According to the authors, they created the first model that can reasonably demonstrate all known capabilities of the Antikythera mechanism. This claim may seem unsubstantiated given how little equipment we still have, but the authors take a different view, saying: “In making the current model, we were impressed by how few options were available: The restrictions are severe and difficult to meet.”
The article follows a dozen or so pages of how Freeth and his team assembled their model to understand how the full Antikythera mechanism must work.If the idea of calculating the most probable design for a complex gear system under nearly impossible conditions appeals to you, you will seriously Dig this paper.
According to the authors, the assembled machine might look like this:
Freeth and his colleagues do not claim that they have reconstructed a literal, precise Antikythera mechanism, but they believe their reconstruction is the first to adequately describe the machine’s capabilities while providing a cohesive, practical model to explain how it was built.

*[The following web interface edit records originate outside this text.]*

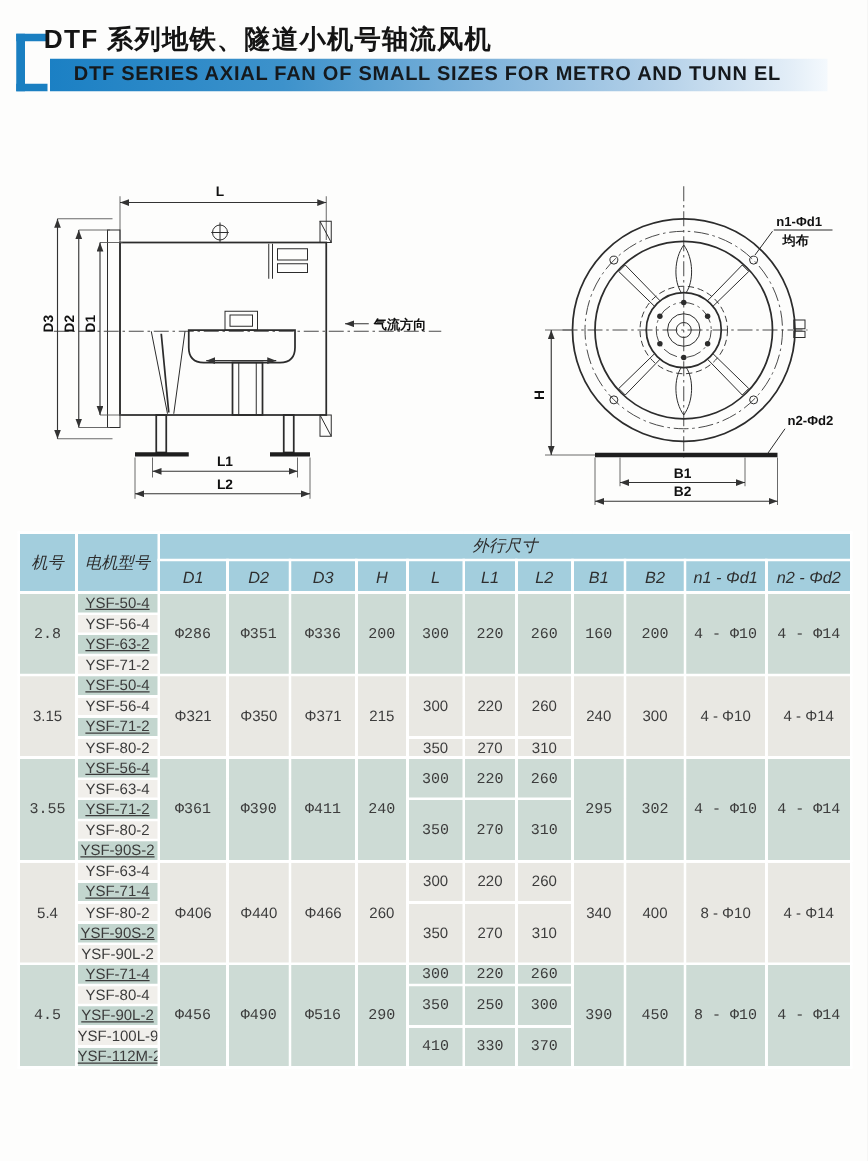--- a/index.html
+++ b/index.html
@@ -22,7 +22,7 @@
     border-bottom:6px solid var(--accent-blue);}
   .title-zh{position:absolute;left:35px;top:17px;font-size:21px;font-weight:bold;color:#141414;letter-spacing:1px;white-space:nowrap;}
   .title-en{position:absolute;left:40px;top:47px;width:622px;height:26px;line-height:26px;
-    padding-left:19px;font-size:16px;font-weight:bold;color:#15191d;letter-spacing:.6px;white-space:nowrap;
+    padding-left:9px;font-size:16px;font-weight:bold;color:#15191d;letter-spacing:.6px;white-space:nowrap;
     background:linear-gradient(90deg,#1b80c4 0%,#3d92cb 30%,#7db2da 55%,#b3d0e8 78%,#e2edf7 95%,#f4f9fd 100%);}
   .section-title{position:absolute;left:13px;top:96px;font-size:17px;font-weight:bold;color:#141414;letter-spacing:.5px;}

Unknown unknown, finally know
The existence of the Antikythera mechanism is a humbling reminder of how little history is actually preserved in the historical record. Scientists in the early 20th century were shocked by the existence of such a device, in part because it No Looks like a one-off or the only example of its type. First-generation prototypes tended to have a lot of metaphorical wires hanging in the back, and occasional tape was liberally applied. The humble rock diver’s block originally fished out of the ocean used to be highly finished.
Archaeologists believe that more than one Antikythera mechanism was built along a similar route. Roman statesman Cicero described a device that may have been a rangefinder, claiming that Archimedes designed two of them and that they were made by Marcus Claudius in 212 BC. brought to Rome by General Cyrus. While none of these devices are considered literal Antikythera mechanisms, it is possible that the ancient Greeks built similar devices 200 years before the one we were fortunately dug up from the Mediterranean Sea is thought to have been built.
If the model proposed by Freeth et al. is accurate, it means that scientists throughout the 20th and 21st centuries have finally teased out the specific functions provided by the Antikythera mechanism. By doing so, they give us a more precise picture of which intellectual traditions it draws from. One of the coolest facts about Antikythera’s mechanics is the fact that the gear that tracks the moon’s movement correctly simulates the fact that it travels at different speeds at different points in its orbit. The ancient Greeks didn’t understand complex orbital dynamics, but they found a way to accurately simulate behavior they couldn’t (correctly) explain.
As long as the new model stands up to long-term scrutiny, it is a scientific breakthrough to understand exactly what and how the Antikythera mechanism works.